#### What to work on:
Only the text is wanted; write out each record below exactly and exclude all pictures.

#### Provided material:
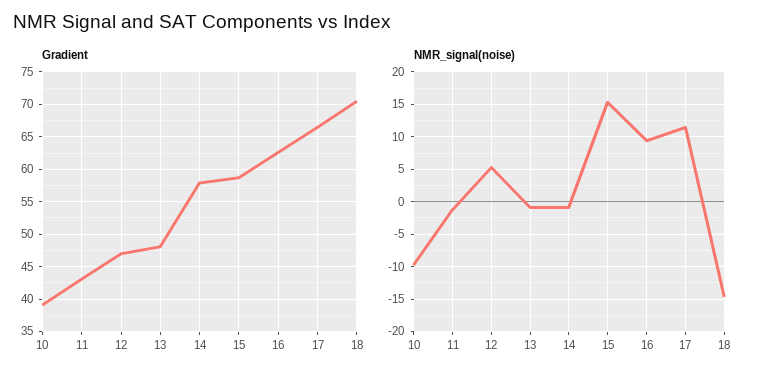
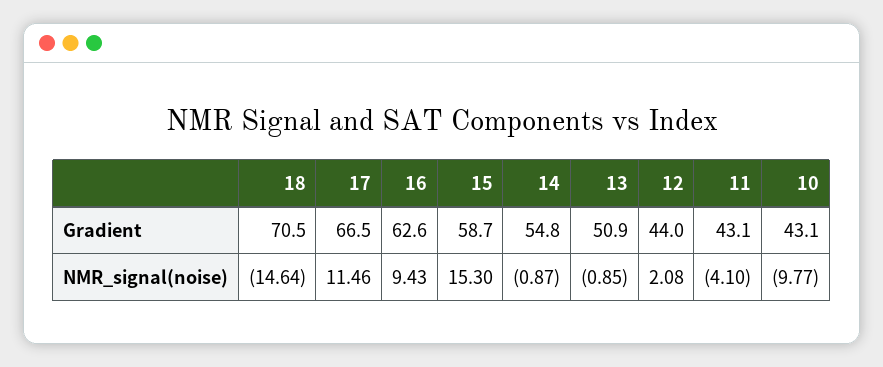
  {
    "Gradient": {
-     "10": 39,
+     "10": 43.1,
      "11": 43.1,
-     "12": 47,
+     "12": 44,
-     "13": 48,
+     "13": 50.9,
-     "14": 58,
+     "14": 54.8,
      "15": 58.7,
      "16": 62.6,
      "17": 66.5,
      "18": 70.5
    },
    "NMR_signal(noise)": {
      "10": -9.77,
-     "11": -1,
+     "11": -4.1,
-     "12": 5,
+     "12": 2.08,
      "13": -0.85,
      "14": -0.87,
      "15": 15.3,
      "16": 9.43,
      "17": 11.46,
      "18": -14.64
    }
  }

#### Output:
  {
    "Gradient": {
-     "10": 39,
+     "10": 43.1,
      "11": 43.1,
-     "12": 47,
+     "12": 44,
-     "13": 48,
+     "13": 50.9,
-     "14": 58,
+     "14": 54.8,
      "15": 58.7,
      "16": 62.6,
      "17": 66.5,
      "18": 70.5
    },
    "NMR_signal(noise)": {
      "10": -9.77,
-     "11": -1,
+     "11": -4.1,
-     "12": 5,
+     "12": 2.08,
      "13": -0.85,
      "14": -0.87,
      "15": 15.3,
      "16": 9.43,
      "17": 11.46,
      "18": -14.64
    }
  }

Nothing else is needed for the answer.